A princípio ela ficou chateada por seus planos não terem dado certo para aquela situação específica, mas foi então que resolveu iniciar um processo de seleção de atores para filmar uma simulação deste jantar vislumbrando o que poderia ter acontecido caso tivesse sido convidada e discursado como pretendia. O discurso utilizado na simulação é, segundo ela, o mesmo que ela teria usado na realidade, e o roteiro, bem como o comportamento de cada ator em cena, foi desenvolvido durante o processo de filmagem em conjunto com cada um deles. Segundo Anna, os atores relataram suas próprias experiências na época de colégio e muitos deles se enquadravam perfeitamente em algum patamar da hierarquia comportamental existente nesses grupos. A partir dessas experiências particulares e a visão que a artista criou sobre como deveria ser o comportamento de cada um deles enquanto adolescentes, os personagens foram criados.

Depois de especificado os atores e seus respectivos personagens, o arco dramático da narrativa foi desenvolvido e os ensaios começaram. Ao contrário do que comumente é feito, nenhum ensaio foi baseado nas cenas da simulação do reencontro porque a artista não queria que os atores se estabelecessem em uma zona de conforto. Então eles se reuniam, conversavam, se relacionavam e criaram vínculos dentro dos personagens para que a sensação de interação e amizade entre eles fosse o mais legítimo possível. Por ser também a diretora do filme, ela achou importante distanciá-los dessa imagem dominadora que ela pudesse passar, logo, nesses encontros, todos foram orientados a tratá-la com diferença e inferioridade, para que pudesse ser estabelecido o domínio que eles deveriam ter sobre Anna Odell enquanto atriz e personagem, o que ela faz muito bem em sua estréia, diga-se de passagem. Este excelente trabalho preparatório sem dúvida resultou em um nível de "genuinidade" evidente e o curso dramático se torna muito mais intenso e chocante por isso e também pelo alto nível do elenco.

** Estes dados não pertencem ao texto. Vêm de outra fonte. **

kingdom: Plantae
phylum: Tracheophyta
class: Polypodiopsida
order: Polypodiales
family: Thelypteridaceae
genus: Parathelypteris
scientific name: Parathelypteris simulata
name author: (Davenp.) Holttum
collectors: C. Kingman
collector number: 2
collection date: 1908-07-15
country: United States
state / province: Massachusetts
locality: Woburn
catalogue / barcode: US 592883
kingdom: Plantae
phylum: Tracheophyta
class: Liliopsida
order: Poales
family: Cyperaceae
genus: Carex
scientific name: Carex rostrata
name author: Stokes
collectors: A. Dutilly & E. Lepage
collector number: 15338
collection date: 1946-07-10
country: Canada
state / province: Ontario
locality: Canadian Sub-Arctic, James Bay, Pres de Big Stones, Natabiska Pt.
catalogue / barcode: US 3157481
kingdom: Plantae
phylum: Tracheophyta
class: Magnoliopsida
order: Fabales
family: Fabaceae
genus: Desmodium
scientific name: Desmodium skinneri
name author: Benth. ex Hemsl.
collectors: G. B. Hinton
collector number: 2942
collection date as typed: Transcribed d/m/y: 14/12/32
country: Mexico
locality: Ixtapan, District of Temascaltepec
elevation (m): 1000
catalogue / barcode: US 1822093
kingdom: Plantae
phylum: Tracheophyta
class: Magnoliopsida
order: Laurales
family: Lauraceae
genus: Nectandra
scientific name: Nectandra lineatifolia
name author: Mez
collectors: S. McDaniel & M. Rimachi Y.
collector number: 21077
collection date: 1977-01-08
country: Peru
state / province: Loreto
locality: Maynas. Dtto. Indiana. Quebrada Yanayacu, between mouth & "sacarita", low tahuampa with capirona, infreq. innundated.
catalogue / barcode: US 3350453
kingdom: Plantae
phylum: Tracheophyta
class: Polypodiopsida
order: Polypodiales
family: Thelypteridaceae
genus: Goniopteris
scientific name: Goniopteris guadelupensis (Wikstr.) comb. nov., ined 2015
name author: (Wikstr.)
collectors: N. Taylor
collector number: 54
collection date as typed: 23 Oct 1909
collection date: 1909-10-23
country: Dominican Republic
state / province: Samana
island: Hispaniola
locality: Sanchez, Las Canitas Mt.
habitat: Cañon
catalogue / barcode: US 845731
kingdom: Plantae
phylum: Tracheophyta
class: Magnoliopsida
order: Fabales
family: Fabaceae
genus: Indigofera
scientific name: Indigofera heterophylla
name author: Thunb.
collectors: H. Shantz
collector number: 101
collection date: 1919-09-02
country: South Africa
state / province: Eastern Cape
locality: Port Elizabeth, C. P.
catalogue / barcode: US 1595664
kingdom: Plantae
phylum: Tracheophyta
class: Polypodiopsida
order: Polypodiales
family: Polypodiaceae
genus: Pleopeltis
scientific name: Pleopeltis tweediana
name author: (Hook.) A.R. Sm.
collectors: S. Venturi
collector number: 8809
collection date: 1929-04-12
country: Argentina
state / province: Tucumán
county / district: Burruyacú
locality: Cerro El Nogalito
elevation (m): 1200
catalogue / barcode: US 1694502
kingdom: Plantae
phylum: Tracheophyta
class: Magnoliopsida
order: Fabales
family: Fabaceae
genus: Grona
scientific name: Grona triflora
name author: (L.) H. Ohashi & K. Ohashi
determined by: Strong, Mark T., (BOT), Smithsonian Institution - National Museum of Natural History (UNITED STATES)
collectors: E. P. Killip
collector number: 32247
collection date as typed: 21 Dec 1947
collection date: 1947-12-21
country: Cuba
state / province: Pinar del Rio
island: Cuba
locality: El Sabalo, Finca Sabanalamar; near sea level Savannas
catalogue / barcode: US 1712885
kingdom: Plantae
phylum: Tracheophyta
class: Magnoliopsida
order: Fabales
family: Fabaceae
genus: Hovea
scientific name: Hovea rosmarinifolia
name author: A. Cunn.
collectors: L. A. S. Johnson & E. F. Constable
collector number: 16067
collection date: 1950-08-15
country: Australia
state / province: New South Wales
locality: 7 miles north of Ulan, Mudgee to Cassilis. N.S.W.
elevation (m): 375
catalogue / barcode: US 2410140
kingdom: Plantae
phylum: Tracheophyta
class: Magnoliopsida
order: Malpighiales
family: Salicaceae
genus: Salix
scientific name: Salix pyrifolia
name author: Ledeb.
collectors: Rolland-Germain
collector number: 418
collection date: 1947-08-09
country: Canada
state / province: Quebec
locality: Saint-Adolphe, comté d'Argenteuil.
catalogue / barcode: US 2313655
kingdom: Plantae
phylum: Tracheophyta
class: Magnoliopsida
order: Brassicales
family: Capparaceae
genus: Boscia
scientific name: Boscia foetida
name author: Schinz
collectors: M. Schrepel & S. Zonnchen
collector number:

Esta primeira parte do filme que segue na simulação deste reencontro, impressiona por erguer grandes questões sobre o assédio e também sobre a hierarquização que se estabelece nos grupos envolvidos, bem como na falta de atenção, despreparo e muitas vezes cumplicidade de terceiros sobre a opressão e discriminação daqueles que não se enquadram em um padrão pré-determinado e aleatório. A maneira inconveniente que a artista escolhe para confrontar tudo isso neste material fictício a coloca em constantes situações autodestrutivas, desconfortáveis e constrangedoras que em um primeiro momento sensibiliza o espectador, mas quando ela insiste no ataque e causa a revolta dos demais, ela deixa de ser uma vítima para se tornar a causadora de suas próprias consequências. Isso inverte a situação e, sem perceber, o espectador também se volta contra ela e se sente em uma posição assediadora tanto quanto os outros. Quando o espectador percebe isso (se percebe), ele se constrange por compactuar com essa covarde brutalidade. É aí que o grau de gravidade e da falta de indulgência se escancara aos olhos, ficando nítido que, embora hoje já adultos, as atitudes ofensivas incoerentes, infantis e gratuitas ainda permanecem as mesmas quando não há consciência dos atos.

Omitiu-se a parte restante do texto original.